On Saturday morning, Elizabeth testified, she made the rounds of capitol pawn stores. When she was through, she had several hundred dollars in her purse. Overjoyed, she invited Jens to lunch to celebrate her largesse and split the money with him since they divided everything half and half. Instead of being happy, however, he was angry, furious that her parents did not give her enough money to live on and that she was forced to sell her possessions to survive.
“He said my parents weren’t providing me with sufficient funds, and they were supposed to be so incredibly wealthy, which was not true. He became very angry over that, and the conversation went into other resentments and angers about my relationship with my parents,” she said.
You have to admire her, Updike thought, captivated by her tale. Her imagination is fantastic.

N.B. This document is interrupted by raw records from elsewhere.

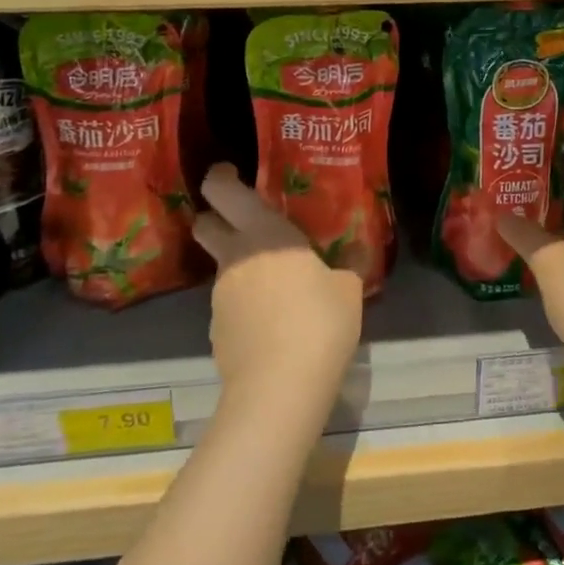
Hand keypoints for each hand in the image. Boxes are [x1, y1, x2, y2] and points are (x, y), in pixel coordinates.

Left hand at [193, 164, 363, 420]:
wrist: (278, 391)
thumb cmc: (318, 323)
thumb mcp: (348, 291)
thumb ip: (349, 265)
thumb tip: (357, 251)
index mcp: (264, 233)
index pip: (222, 190)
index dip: (221, 177)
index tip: (232, 173)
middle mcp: (234, 256)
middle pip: (205, 224)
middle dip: (217, 218)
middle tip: (249, 224)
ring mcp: (219, 295)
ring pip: (222, 267)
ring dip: (241, 267)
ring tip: (277, 287)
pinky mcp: (216, 330)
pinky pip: (230, 304)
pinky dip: (244, 305)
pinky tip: (272, 324)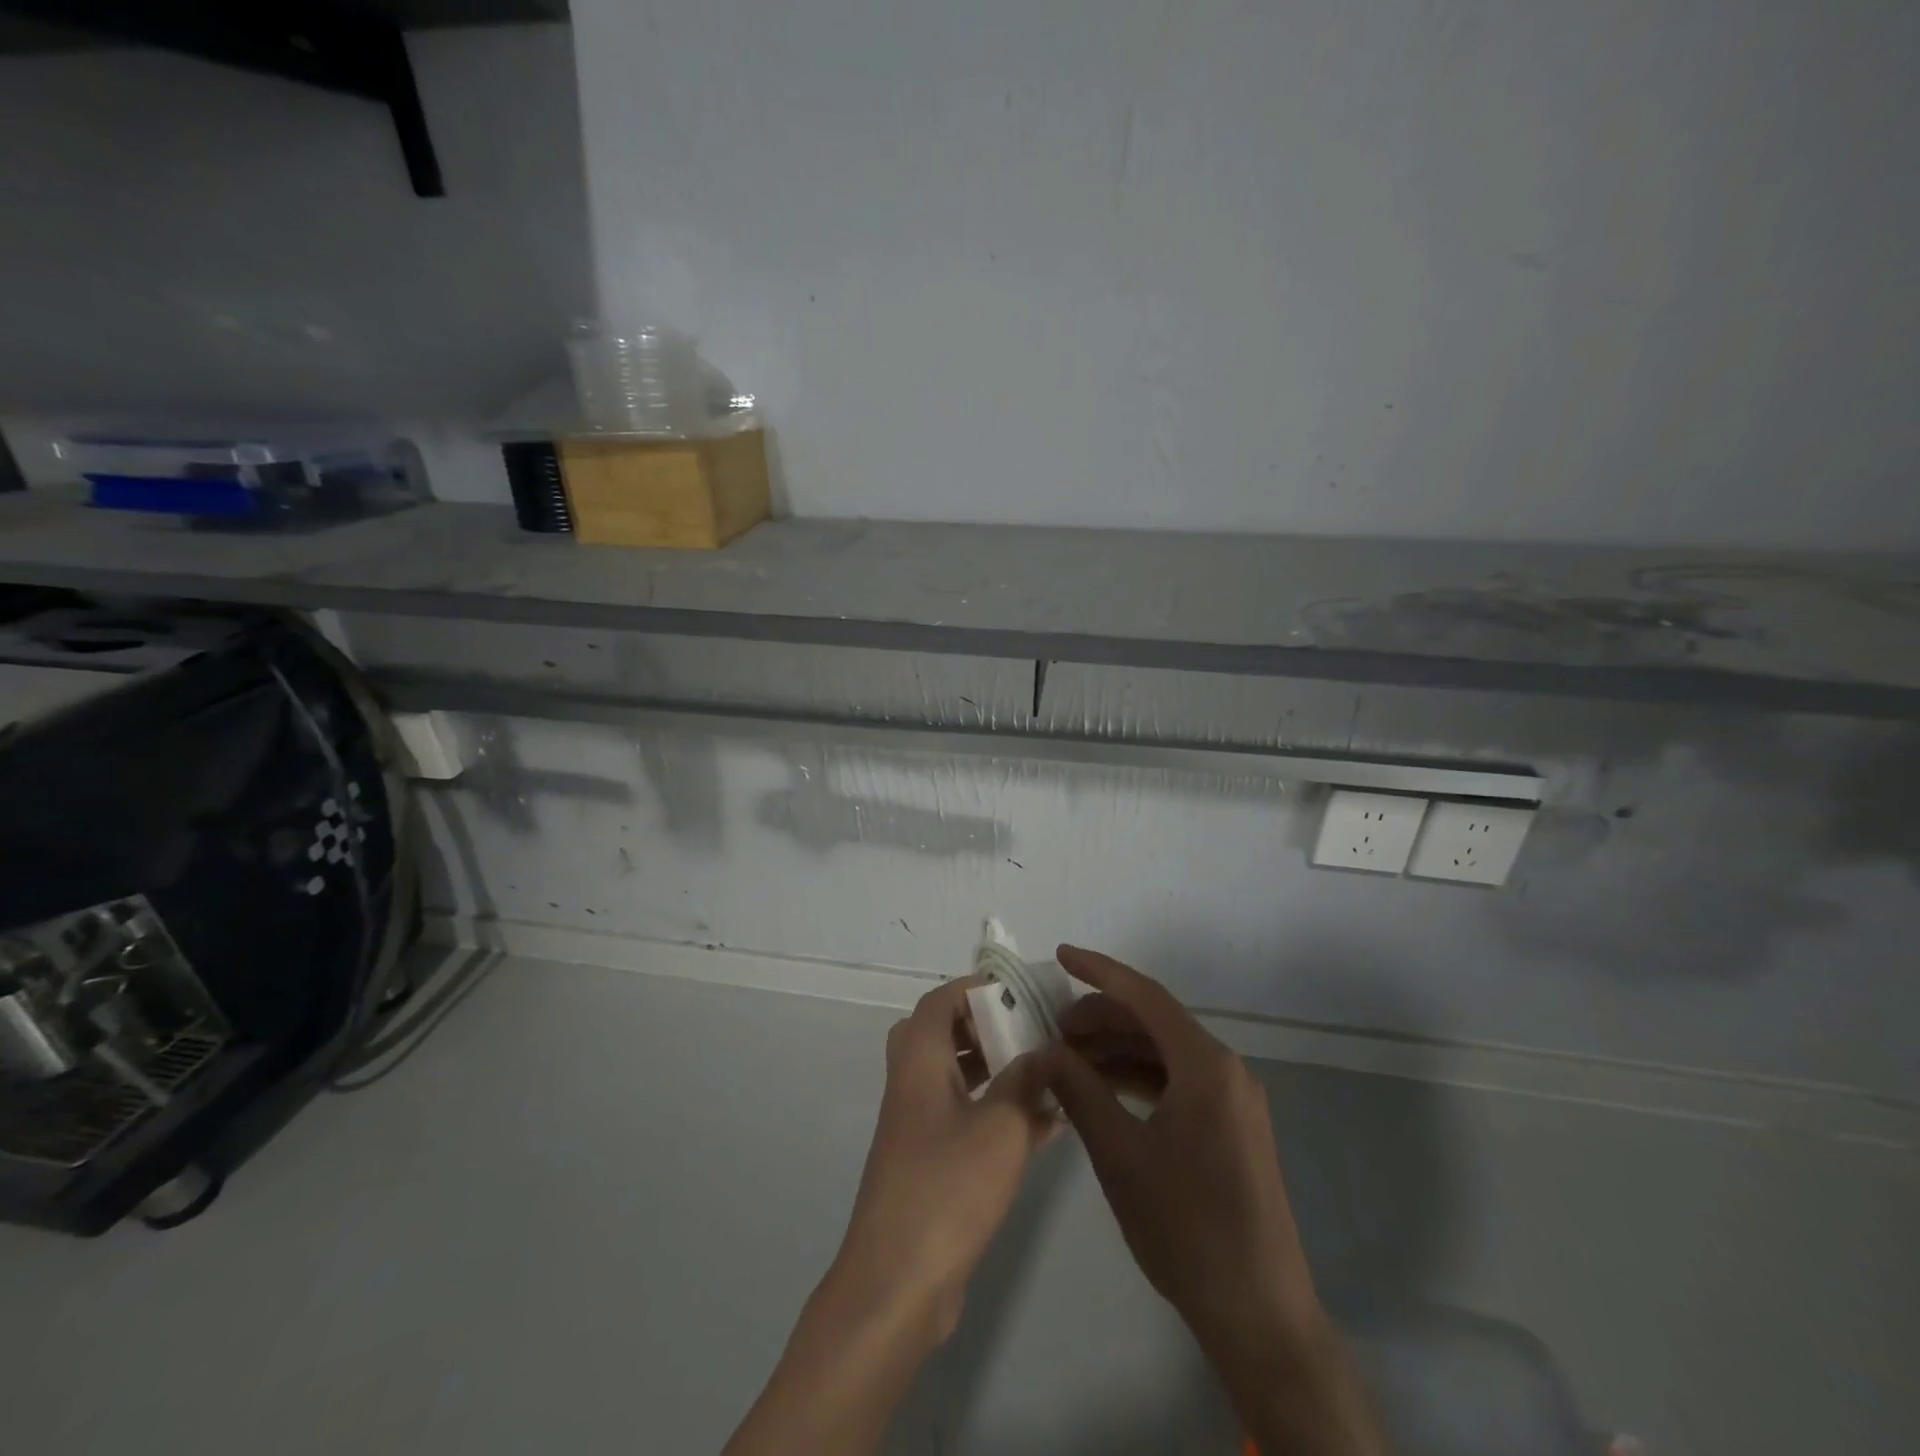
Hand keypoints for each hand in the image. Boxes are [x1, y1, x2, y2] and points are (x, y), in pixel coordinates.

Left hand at [834, 975, 1054, 1342]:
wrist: (898, 1282)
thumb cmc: (948, 1188)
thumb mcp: (1000, 1127)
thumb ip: (1025, 1082)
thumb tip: (1044, 1052)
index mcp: (919, 1062)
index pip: (939, 1002)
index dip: (975, 990)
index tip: (1017, 994)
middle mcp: (912, 1085)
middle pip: (942, 1035)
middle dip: (985, 1027)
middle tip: (1026, 1033)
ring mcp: (917, 1126)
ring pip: (954, 1077)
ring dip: (995, 1070)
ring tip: (1043, 1074)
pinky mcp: (929, 1163)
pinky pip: (964, 1118)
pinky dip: (997, 1112)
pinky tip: (1045, 1125)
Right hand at [1041, 947, 1381, 1454]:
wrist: (1258, 1313)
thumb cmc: (1186, 1227)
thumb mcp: (1120, 1154)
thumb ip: (1080, 1092)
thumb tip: (1046, 1052)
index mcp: (1206, 1065)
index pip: (1145, 996)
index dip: (1099, 971)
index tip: (1061, 955)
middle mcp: (1225, 1069)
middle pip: (1154, 1022)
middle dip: (1101, 1018)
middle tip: (1053, 1029)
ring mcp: (1232, 1098)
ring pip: (1164, 1052)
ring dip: (1117, 1049)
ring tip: (1068, 1059)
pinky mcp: (1231, 1125)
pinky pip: (1178, 1081)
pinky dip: (1138, 1077)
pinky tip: (1103, 1090)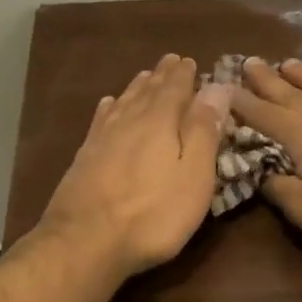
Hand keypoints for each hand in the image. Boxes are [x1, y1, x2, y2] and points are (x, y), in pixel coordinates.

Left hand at [38, 54, 230, 277]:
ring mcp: (102, 138)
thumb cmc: (153, 213)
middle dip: (162, 76)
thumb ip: (204, 131)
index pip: (175, 89)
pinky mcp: (84, 158)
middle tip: (171, 61)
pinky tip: (108, 105)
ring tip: (146, 76)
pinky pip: (101, 121)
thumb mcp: (194, 175)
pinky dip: (109, 108)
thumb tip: (217, 88)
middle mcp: (129, 121)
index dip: (185, 75)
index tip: (191, 61)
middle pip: (148, 91)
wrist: (86, 241)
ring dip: (137, 87)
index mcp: (160, 122)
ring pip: (124, 102)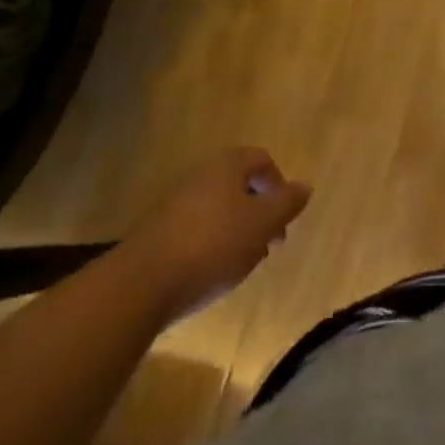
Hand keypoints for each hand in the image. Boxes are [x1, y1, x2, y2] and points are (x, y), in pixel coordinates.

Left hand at [135, 147, 312, 299]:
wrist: (139, 285)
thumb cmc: (212, 245)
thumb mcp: (262, 223)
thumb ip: (287, 203)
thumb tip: (305, 186)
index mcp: (227, 166)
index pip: (261, 160)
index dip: (278, 184)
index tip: (284, 217)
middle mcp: (200, 176)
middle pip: (238, 185)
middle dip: (258, 211)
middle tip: (268, 244)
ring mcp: (174, 204)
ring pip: (217, 209)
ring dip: (235, 231)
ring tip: (242, 263)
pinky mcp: (156, 234)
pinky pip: (194, 230)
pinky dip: (210, 245)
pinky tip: (211, 273)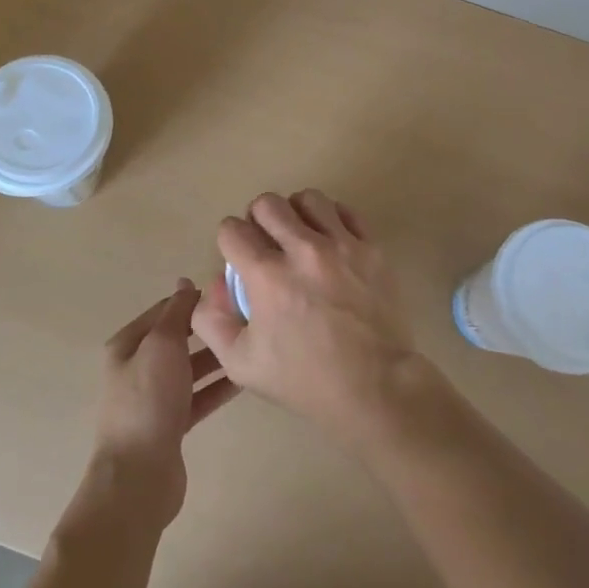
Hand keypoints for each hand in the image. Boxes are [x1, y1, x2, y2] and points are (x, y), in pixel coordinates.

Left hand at [88, 281, 238, 527]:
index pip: (164, 311)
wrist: (139, 475)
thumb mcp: (162, 345)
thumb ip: (176, 312)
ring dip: (216, 358)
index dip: (192, 300)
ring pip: (190, 369)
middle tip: (244, 319)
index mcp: (128, 344)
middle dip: (207, 329)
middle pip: (178, 340)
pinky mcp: (170, 425)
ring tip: (249, 345)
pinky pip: (198, 397)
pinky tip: (243, 379)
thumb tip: (186, 283)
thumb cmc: (148, 399)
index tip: (228, 293)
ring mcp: (154, 398)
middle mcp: (138, 368)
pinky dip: (217, 387)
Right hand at [193, 190, 426, 452]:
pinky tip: (329, 242)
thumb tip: (215, 284)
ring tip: (300, 238)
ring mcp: (341, 246)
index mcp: (267, 276)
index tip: (238, 260)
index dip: (229, 242)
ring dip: (296, 214)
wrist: (376, 389)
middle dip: (258, 220)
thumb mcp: (241, 363)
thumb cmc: (305, 380)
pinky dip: (331, 220)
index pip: (231, 229)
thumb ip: (212, 320)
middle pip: (267, 203)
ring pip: (308, 198)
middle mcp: (302, 250)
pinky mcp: (371, 249)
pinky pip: (345, 212)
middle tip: (266, 245)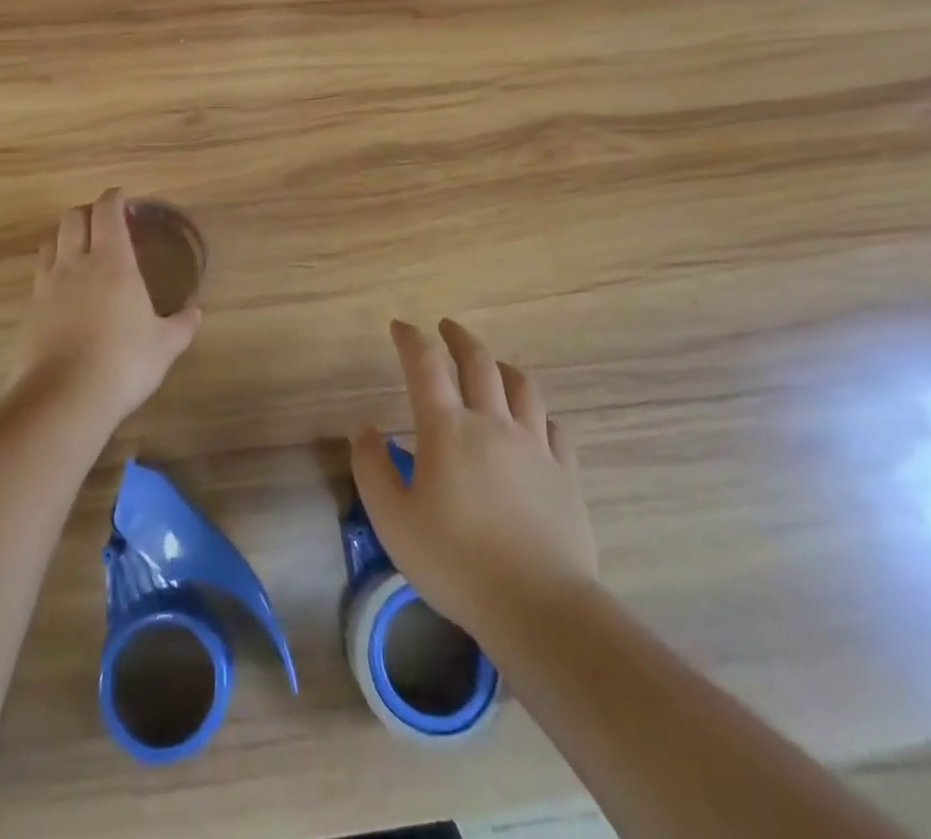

Jens was so angry, Elizabeth said, that he insisted on immediately driving to Boonsboro that afternoon to tell Nancy and Derek what he thought about their penny-pinching. At first she tried to talk him out of it because, first of all, her parents’ money policies were none of his business. But worse than that, if he drove to Boonsboro, they would find out that she and Jens were spending the weekend together in Washington, and then they would be furious because they held her to very rigid moral standards. But the more she thought about it, the more she decided not to try to stop him. With him out of the way, she would be free to spend some of her new-found wealth on drugs. She would not be able to do that with Jens around because he disapproved intensely of her drug use.
“Once I thought about my drugs, I just became so self-centered, so selfish, so totally involved in my own desire to get my fix that I wanted to get him away from me so I could go and score. And so I didn’t really care about the long term. I just wanted to get him out of the way.”